俺は「話は変わるが、」と、前置きして、ジェルメノム帝国について話し出す。
「ジェルメノム帝国では発電所を造ってるのかい?」
「ええ、クルタス様と名乗る方がお造りになられました。お蔭で、トガナキノの雷精魔道具を使うことができるので、大変、助かっております。」
青年はなんの躊躇も見せず、素直に話し出す。
「空を飛ぶ船もあるとか?」
青年がにこやかに饒舌に話す。
「はい。ただ、船と言うよりもクルタス様は飛行機と仰っておられました。でも、お蔭でジェルメノム帝国は連戦連勝です。」
八咫烏のような戦闘機か?まあ、良い、飛行機については詳しく聞いてもわかっていないだろう。
「そんなに戦争を?」
「ええ、周辺国家の三分の二は、既に、ジェルメノム帝国が併呑しております。」
大した侵略国家だな。
「地下に魔法科学施設があるのかな?」
イデアのいたのと同じ、地下のセクションがあるのかもしれない。
「いえ、私はそこまでのことは存じておりません。でも、仰るように、あるかもしれませんね。」
俺はニッコリと笑う。
「そうか、わかった。色々と教えてくれてありがとう。で、私はなんの仕事をしている人かな?」
俺の質問に青年はキョトンとした表情を見せる。
「貿易商ですよね?」
青年の言葉に俺は頷く。
「結構だ。それじゃあ、今の話のことは忘れて、君の旅先での話を聞いていたと、そのように皆に報告してくれ。」
「はい。」
そう言って、青年は地下蔵に続くドアに向かって歩き出した。最後まで青年は愛想が良かった。
「悪いわぁ。」
「え?」
テルナドの言葉に思わず、俺は振り返る。
テルナドが顔を顰めてる。
「ホントに父さんって悪いわぁ。」
「なっ!そ、そう言うなよ。父さんだってやりたくってやってる訳じゃないんだから。」
テルナドは顔を顰めたままだ。
「わかってるけど、こう、目の当たりにしちゃうとね、なんだか、あの人が気の毒に思えちゃうよ。」
人を傷つけないようにしてるつもりなんだが、テルナドには不評だった。トガナキノの禊が効いてるせいだ。
俺は肩を竦めて溜息を吐くしかなかった。
娘から尊敬されるのって、結構、難しいよ。
地下蔵のドアを開けて、全員がゾロゾロと店内へと戻って来る。店主と青年、そして、女の店員がそれぞれの手に酒瓶を抱えている。
「大変お待たせ致しました。」
店主がカウンターに酒瓶を置き、青年と店員が酒瓶を纏めて、器用にロープで縛り始める。俺達の脇を、酒樽を運んでいた男達が会釈をしながら通り過ぎる。

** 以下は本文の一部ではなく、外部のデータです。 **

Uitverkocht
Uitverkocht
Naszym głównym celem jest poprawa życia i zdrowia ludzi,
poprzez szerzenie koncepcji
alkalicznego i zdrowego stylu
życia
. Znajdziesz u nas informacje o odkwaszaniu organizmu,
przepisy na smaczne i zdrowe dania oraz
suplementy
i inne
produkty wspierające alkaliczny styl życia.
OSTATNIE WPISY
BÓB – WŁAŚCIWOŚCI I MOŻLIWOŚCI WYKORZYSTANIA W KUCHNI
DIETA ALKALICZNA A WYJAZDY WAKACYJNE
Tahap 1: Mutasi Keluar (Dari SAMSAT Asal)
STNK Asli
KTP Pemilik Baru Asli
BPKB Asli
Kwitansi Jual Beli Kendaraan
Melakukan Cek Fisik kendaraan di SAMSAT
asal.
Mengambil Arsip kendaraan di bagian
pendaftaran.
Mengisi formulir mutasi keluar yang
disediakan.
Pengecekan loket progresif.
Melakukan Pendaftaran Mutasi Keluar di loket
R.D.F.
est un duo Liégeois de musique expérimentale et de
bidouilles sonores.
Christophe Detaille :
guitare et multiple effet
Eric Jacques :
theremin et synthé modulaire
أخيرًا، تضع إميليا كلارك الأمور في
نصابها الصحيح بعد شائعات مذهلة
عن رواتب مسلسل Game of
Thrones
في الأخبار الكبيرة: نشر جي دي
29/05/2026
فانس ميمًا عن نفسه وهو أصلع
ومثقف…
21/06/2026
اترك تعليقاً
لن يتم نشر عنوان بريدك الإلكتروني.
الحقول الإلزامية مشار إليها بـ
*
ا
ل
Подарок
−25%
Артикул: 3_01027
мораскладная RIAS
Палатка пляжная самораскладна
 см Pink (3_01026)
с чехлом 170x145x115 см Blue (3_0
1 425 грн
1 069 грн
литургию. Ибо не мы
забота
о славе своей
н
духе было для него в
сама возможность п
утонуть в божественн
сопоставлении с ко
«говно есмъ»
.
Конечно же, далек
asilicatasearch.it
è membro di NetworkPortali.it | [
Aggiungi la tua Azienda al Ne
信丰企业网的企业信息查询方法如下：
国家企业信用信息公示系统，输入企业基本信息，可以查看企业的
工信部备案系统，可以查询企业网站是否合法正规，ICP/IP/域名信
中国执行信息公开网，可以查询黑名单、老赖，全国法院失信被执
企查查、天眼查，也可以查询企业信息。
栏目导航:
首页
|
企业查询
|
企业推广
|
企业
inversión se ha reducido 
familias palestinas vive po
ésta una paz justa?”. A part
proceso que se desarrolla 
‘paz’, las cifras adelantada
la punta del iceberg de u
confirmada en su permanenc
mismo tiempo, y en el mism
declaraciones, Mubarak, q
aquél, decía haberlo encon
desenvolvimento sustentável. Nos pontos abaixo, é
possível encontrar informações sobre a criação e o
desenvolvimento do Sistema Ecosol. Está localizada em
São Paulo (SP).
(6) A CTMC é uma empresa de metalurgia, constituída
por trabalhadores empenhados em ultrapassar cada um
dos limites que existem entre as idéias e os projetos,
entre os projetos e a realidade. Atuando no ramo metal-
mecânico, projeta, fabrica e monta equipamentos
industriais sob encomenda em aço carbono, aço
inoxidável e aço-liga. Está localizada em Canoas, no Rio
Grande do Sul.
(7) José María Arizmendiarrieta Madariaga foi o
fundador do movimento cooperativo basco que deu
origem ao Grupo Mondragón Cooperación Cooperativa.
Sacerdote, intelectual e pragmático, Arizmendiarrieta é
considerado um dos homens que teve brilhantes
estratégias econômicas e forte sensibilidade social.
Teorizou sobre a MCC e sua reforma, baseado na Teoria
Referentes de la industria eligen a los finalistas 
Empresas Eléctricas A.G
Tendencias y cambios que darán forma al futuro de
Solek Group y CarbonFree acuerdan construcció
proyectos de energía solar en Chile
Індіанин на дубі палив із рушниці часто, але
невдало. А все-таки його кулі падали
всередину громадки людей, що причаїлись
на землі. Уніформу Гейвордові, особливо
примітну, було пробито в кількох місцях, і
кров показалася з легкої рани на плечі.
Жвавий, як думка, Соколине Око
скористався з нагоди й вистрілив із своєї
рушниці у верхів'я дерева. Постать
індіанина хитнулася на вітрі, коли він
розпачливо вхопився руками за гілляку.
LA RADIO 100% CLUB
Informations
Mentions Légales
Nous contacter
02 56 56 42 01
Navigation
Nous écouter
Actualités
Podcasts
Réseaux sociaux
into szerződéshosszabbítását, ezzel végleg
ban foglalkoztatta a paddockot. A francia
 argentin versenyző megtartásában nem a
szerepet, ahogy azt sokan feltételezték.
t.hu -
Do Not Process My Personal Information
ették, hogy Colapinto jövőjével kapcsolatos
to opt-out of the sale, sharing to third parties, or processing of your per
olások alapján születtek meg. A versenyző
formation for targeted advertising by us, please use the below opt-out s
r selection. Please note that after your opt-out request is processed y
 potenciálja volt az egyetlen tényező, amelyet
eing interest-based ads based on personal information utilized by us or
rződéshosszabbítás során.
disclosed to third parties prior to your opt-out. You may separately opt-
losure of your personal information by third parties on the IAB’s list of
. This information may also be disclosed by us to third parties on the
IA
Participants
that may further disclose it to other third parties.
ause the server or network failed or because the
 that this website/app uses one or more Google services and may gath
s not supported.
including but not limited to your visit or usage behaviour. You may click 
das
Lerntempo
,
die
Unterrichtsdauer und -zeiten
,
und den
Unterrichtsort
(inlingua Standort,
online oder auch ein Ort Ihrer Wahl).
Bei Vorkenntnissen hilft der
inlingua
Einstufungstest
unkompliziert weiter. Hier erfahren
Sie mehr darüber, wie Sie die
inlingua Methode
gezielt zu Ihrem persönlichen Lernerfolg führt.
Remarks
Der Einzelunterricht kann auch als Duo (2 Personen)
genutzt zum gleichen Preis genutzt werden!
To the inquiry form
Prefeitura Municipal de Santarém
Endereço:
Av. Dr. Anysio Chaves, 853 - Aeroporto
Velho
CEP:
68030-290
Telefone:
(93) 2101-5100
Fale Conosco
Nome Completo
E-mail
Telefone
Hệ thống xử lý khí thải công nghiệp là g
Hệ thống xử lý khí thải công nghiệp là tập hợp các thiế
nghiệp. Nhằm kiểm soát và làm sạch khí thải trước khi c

「いや、気にしないでくれ、俺の方こそ、結構なサービスを受けさせてもらった。」
俺はコートの内ポケットから金貨の入った袋を取り出し、店主の言うとおりの値段を支払う。
二本に纏められた酒瓶をテルナドが、三本に纏められた酒瓶を俺が持ち、酒屋を後にする。三人は最後まで愛想よく接してくれた。嵐の中、手に荷物を持っているのは疲れる。
俺は、角を曲がって、誰にも見られていないことを確認してから、酒瓶を分解保存する。
「どうするの?」
テルナドが聞いてくる。
「大体の状況と事情はわかった。」
俺達は足早に総領事館へと向かう。
「とにかく、フランシスカ王国国内の現状を維持させたままで、ライン川で展開されてる戦場を終結させる。」
「え?」
テルナドが俺の隣に並ぶ。
「そ、そんなことできるの?」
「できるよ?」
「マジで?」
「マジで。その段取りはつけてあるからな。」
「いつの間に?」
「出掛ける前、ってか、晩飯を食べる前に。」
「うそ!?」
「ホント。」
「ど、どうやって止めるの?」
「まあ、それは、現地に着いてからで。」
と、言うことで、俺達は戦場に戻ることになった。